6. Postpone ASB Financing If You Want To Buy A House

If you are planning to buy a house in the near future, it is best to postpone ASB Financing first. This is because the additional commitment can affect the CCRIS record and increase the DSR, thereby affecting the chances of home loan approval.

Source: Azizul Azli

Frequently Asked Questions Related to DSR in Malaysia

1. How to check DSR online in Malaysia?

You can check DSR online through three main platforms namely CTOS, eCCRIS (Bank Negara Malaysia) and MyCreditInfo (Experian). CTOS and MyCreditInfo provide credit reports as well as commitment estimates, while eCCRIS displays official loan records but requires you to manually calculate the DSR.

2. How to check DSR using CTOS?

Visit the CTOS website, sign up for a free account and check your credit report. In the report, you can see all loans, credit cards and payment history. Some reports also show estimated DSR.

3. How to use eCCRIS to calculate DSR?

Register an account on the eCCRIS site and download a credit report from Bank Negara Malaysia. This report displays all monthly commitments. You need to calculate DSR yourself using a formula based on total commitment and monthly income.

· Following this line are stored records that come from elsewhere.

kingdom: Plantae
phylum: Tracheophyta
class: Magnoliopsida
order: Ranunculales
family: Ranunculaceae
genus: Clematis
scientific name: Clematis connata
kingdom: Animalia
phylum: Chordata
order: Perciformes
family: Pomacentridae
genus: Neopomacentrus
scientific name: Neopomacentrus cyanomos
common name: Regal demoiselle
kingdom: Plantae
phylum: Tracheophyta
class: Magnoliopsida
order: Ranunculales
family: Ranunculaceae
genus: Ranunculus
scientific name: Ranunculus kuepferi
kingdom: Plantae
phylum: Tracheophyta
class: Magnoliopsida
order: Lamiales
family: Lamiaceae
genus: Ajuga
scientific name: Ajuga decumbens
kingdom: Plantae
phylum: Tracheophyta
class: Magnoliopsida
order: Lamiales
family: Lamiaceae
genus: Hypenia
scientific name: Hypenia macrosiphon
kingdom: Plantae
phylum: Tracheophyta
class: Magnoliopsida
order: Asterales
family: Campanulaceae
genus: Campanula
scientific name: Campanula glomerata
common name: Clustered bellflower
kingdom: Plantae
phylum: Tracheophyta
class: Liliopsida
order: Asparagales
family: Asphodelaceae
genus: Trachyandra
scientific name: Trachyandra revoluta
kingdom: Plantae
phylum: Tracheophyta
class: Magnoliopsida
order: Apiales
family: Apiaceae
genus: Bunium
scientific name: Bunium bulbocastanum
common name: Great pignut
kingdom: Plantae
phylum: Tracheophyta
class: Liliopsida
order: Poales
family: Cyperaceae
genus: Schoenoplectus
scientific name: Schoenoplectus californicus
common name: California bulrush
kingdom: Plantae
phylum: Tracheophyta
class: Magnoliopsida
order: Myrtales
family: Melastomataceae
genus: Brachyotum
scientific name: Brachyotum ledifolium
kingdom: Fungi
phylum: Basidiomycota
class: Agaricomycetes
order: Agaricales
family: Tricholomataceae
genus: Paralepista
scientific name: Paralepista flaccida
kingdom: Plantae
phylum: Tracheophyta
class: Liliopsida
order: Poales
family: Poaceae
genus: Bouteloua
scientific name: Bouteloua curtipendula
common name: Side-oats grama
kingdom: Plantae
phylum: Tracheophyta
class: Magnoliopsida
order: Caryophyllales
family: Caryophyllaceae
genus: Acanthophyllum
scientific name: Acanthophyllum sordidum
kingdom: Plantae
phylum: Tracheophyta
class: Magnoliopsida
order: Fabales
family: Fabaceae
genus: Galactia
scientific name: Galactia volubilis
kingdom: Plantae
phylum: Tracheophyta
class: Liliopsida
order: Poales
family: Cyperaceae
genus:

4. Can I check DSR through Experian (MyCreditInfo)?

Yes, you can use MyCreditInfo to get a complete credit report. This report includes monthly debt and commitment information that can be used to assess your DSR.

5. What is the correct DSR calculation formula?

The DSR formula is:
DSR = (Total monthly commitment ÷ Monthly income) × 100
It is used to measure your financial ability before applying for a loan.

6. Does the bank calculate DSR using net or gross income?

It depends on the bank policy. Some banks use net income (after deductions), while some use gross income.

7. Do all banks in Malaysia use the same DSR formula?

Nope. Each bank has different DSR evaluation methods and conditions. Therefore, loan approval results may not be the same between banks even if the loan amount is similar.

8. Is side income taken into account in DSR?

Yes, most banks will consider side income, but it depends on the evidence and conditions set such as transaction records or supporting documents.

9. What is the DSR rate considered good in Malaysia?

In general, a DSR below 40% is considered very good. DSR between 41% to 60% is still acceptable, depending on the bank’s assessment.

10. Can I pass a home loan if the DSR is high?

There is still a chance to pass even with a high DSR, depending on other factors such as high income, good credit record and a longer loan period.

11. Are all debts counted in the DSR?

Not all. Only recorded and provable financial commitments such as personal loans, car loans, credit cards, PTPTN and commitments as guarantors will usually be taken into account in the DSR calculation.